Friday, August 13, 2010

We Put the "Poo" in "Pool"

"Quick! Get the skimmer!" shouted Mike, our swimming instructor, to the lifeguard standing on the deck above. As Mike frantically skimmed the water, I grabbed Caitlin, holding her body above the surface, and exited the pool as quickly as possible, dodging unsuspecting parents swimming happily with their calm, content babies. A moment before, we swam among them. Calm, content.

Just before our abrupt exit from the water, I held Caitlin as she practiced kicking her legs. We walked back and forth across the shallow end. Caitlin floated along, enjoying her time in the warm water, moving her legs like a little frog. As we reached the end of the shallow end, I noticed something else floating among the toy boats and balls designated for our Water Babies class. Poop! Poop was everywhere, small pieces floating in the water around us, more leaking out of Caitlin's bathing suit, and still more on my hands. In that moment of recognition, our calm, content swimming lesson turned into a disgusting, crappy mess.

As soon as I noticed my daughter's untimely explosion, I swam nearby Mike and said, "I'm so sorry. She had an accident, it's poop!" Without waiting to see his look of disapproval and disgust, Caitlin and I left the pool, grabbed our tote bag, and hauled ass to the nearest changing room. As I tried to clean Caitlin, I imagined the other members of our swimming lesson noticing the mess, screaming, swimming away, jumping out of the pool, and running to the front desk to file a formal complaint with not only the gym, but the Board of Health. As I tried to remove all traces of poop from my wet baby (not an easy task-water and poo is a nasty combination), I expected to hear screams and the arrival of a Haz-Mat team to decontaminate the pool. How could I go back out there? This was the single most embarrassing thing that could happen at a swimming lesson, except maybe Caitlin pulling off my bathing suit.

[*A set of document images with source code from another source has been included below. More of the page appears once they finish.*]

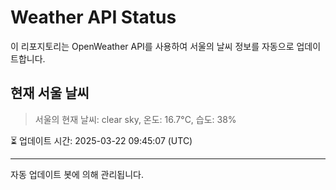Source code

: 
# Weather API Status

이 리포지토리는 OpenWeather API를 사용하여 서울의 날씨 정보를 자동으로 업데이트합니다.

## 현재 서울 날씨
> 서울의 현재 날씨: clear sky, 온도: 16.7°C, 습도: 38%

⏳ 업데이트 시간: 2025-03-22 09:45:07 (UTC)

---
자동 업데이트 봇에 의해 관리됩니다.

As I used wipe after wipe without much success, my anxiety grew and grew. Would Mike let us back in the water? Would we receive a reprimand for Caitlin's special delivery? Would the other parents black list us or make us wear a scarlet P on our bathing suits? I had no idea what to expect when we left the changing room. The incident occurred just five minutes into our lesson, so I had a clear choice to make: either hide in the changing room until the lesson ended and sneak out unnoticed, or suck it up and get back into the pool. I looked at Caitlin on the changing table, adorable in her pink bathing suit, smiling, wet hair plastering her face. Leaving early or hiding in a two by two changing room for twenty-five minutes would be unfair. Caitlin did not intend to cause harm, she just did what babies do-poop whenever they feel the need regardless of time or place. Ending our swimming lesson would be unjust punishment and only make us seem even more weird and socially inappropriate.

After using our thirty-fifth wipe, I deemed C's mess officially clean and humbly, slowly trudged back toward the pool. Hesitantly, I lifted my head and looked toward the shallow end. Nobody ran away. Nobody was screaming. Mamas and Papas held kicking, splashing squealing babies as they walked back and forth. Mike shouted instructions and offered praise. Nothing changed. We slid back into the now clean water and returned to practicing kicks, as though nothing happened.

I am not sure if anybody noticed Caitlin's poo in the water, but even if they did nobody seemed to care. The Poop in the Water incident taught me a few things. First, no matter how embarrassed I feel, Caitlin does not yet know embarrassment. Depriving her of something she loves because I am mortified is unfair. Beyond that, maybe I need to stop becoming so easily embarrassed. Having a baby means humiliating things happen, and unfortunately those things usually involve poop. If I panic and hide each time, we will never be able to leave the house, furthermore that is not a lesson I want to teach my daughter. Finally, mamas and papas are amazingly tolerant, forgiving people. This could happen to any parent, therefore nobody judged. Nobody even reacted, or if they did, they reacted privately and welcomed us back into the water. Being a parent means embracing the disgustingness and finding the humor in our babies' actions. Being a parent means accepting other parents and their babies, even if they pollute your swimming area.

As soon as I realized we were not expelled from swimming, I relaxed and Caitlin enjoyed the rest of our swimming lesson. She even dunked under water. We will go back next week, even if everybody secretly thinks of us as "The Family that Poops in the Pool." I am looking into wrapping Caitlin's lower half entirely in extra strength Saran Wrap next week, but I will not let a little poo keep us out of the water.


  1. Fabulous. Made me laugh out loud! Love having you as part of the bbm family. I totally agree with the level of tolerance that parents have for babies. When I didn't have kids I was so annoyed with all kids around me - their messes, there sounds, smells, etc. I just wanted a kid free environment with a cocktail in hand. Now I don't mind another person's kid throwing up on me, leaky diapers - anything! It is still funny to see friends w/o kids around us...I just say "wait until you have one of your own - you will understand!"

  2. I laughed out loud while reading your post as something similar happened to me a few years back when i took my oldest to his first infant swim class :) Needless to say i now use water nappies.